‘Simpsons Parodox’ is a paradox that exists within mathematics and statistics and essentially shows the importance for presenting whole numbers when compiling analysis. It shows the importance of not coming up with casual conclusions as a data analyst.
The paradox is about how trends that appear in sub-groups do not always reflect the trend given when these sub-groups are combined into their larger group.
Let’s look at the example in the image below.
As you can see from the data, each of the two sub-groups (male and female) appears to show a negative trend, in that the smaller the dosage, the greater the probability of recovery.
However as you can see when adding the black dotted trend line for both groups, the trend does not appear the same, in fact it suggests the opposite, it that a greater dosage leads to a greater probability of recovery.

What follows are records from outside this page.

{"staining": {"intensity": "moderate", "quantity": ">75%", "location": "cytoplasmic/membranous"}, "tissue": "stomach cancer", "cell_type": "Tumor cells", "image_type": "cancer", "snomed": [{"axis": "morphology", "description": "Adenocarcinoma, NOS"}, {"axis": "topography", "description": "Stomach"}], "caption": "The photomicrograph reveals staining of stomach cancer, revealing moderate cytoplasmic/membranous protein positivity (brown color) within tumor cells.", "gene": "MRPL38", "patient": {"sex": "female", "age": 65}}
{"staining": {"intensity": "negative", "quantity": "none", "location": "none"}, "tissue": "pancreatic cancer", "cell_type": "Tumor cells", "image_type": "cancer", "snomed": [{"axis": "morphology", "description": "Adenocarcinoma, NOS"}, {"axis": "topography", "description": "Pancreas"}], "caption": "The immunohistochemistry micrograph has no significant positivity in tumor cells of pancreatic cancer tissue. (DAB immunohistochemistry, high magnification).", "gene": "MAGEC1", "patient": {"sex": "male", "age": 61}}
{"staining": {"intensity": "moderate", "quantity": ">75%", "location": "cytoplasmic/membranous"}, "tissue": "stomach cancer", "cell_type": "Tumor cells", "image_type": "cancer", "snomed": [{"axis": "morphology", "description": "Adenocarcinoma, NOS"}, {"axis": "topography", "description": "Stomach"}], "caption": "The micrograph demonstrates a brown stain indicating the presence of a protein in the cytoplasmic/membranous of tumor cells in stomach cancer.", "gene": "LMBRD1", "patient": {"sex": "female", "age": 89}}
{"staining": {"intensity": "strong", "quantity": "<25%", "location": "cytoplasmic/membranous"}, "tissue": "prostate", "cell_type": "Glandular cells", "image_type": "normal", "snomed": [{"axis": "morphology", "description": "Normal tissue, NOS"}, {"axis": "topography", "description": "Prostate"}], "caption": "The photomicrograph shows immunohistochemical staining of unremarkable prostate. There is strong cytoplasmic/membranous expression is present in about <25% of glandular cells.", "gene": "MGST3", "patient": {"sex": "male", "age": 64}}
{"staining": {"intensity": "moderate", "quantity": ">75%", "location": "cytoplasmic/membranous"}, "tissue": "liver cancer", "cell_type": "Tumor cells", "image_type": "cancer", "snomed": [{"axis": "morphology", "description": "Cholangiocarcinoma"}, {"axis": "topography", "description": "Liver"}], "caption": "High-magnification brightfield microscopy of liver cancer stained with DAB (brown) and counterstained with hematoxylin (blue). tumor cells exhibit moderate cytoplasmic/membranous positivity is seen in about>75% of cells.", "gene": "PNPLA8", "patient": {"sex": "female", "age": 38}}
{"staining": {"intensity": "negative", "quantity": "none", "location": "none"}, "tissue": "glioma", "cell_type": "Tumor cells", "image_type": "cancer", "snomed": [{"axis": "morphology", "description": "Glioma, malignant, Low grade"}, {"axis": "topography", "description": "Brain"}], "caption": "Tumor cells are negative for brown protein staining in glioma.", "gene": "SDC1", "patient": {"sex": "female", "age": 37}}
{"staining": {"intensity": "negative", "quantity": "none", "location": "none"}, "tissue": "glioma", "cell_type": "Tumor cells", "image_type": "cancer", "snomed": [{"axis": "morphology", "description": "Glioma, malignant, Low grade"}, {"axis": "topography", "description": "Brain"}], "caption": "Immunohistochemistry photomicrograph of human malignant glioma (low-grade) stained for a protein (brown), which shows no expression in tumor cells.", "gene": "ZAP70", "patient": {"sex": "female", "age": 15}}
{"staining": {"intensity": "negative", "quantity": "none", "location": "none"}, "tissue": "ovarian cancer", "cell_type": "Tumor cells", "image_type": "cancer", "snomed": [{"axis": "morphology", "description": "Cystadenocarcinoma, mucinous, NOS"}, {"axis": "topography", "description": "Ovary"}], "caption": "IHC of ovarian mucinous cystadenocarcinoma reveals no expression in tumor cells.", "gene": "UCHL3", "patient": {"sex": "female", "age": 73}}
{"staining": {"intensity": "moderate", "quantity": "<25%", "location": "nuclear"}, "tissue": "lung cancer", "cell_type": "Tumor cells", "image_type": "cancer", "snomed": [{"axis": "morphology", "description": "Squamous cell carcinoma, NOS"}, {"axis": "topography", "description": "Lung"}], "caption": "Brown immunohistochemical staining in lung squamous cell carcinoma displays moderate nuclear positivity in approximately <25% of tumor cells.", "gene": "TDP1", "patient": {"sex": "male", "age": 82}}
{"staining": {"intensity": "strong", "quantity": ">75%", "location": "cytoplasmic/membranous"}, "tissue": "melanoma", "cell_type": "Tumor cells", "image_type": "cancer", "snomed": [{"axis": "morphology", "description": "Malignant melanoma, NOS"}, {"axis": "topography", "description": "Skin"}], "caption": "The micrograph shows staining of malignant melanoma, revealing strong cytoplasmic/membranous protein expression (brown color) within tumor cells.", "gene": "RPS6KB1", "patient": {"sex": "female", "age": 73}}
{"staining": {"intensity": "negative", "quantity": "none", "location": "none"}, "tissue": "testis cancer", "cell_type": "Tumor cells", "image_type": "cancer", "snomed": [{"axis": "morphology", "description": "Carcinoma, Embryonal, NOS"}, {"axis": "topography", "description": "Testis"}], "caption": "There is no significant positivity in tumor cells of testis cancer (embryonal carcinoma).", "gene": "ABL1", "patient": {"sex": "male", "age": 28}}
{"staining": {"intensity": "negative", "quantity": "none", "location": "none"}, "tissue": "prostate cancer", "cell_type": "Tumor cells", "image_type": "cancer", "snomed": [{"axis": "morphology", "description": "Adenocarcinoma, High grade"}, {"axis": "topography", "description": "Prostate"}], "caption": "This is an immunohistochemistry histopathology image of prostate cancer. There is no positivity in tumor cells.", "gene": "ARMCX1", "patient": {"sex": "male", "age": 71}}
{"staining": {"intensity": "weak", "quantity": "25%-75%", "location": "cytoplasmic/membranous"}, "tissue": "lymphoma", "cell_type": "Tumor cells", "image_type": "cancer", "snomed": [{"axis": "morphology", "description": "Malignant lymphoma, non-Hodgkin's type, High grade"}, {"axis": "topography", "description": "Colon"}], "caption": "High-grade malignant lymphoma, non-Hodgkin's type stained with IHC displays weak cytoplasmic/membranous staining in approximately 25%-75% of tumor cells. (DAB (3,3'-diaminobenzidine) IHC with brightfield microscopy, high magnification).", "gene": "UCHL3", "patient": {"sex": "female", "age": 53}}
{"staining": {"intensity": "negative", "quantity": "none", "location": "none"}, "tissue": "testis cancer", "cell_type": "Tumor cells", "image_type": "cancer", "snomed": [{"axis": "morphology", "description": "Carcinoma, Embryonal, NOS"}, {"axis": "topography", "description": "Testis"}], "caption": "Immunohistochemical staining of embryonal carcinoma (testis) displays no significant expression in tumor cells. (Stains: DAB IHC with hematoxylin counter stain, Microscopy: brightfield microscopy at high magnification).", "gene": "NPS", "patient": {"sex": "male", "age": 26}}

Now this example actually shows the importance of considering sub-groups that lie within your data. By considering gender we have a completely different conclusion that we would have had we never considered adding the gender variable.
Perhaps the most famous example of Simpsons Paradox has come as a result from the final house vote for the Civil Rights Act of 1964, which took place in the United States.
Results from Southern States.
Results from Northern States.
Looking at the tables above, and our two sub-groups, a casual conclusion from this data would be something along the lines of ‘Democrats were more in favour of passing Civil Rights Act than their Republican counterparts’, this conclusion being driven by the fact that a greater % of Democrats voted in favour in both the northern and southern states.
Now comes the importance of showing the pure numbers. The below image shows a unit chart of each individual that participated in the vote.
We clearly see that whilst no Republicans voted in favour in the Southern States, a much lower proportion of representatives existed in this area. Now by adding the true values, we can now make the correct conclusion that 80% of Republicans voted ‘yea’ vs. 67% of Democrats, clearly showing that Republicans as a whole were more in favour of passing the Civil Rights Act of 1964.
To me this is hugely important as a data analyst. We need to be aware of our audience, and how they use our work for insights to influence and aid the decision making process. They use our work to make quick decisions, this means that they rely on ourselves to provide them with all the necessary information. They will use only the information that exists on the dashboard to make their decision.
This process of quick decision making, when placed hand in hand with ‘Simpsons Parodox’ to me, shows just how important it is to include pure numbers when analysing sub-groups in your data. Reducing the likelihood of them making casual conclusions and poor decisions.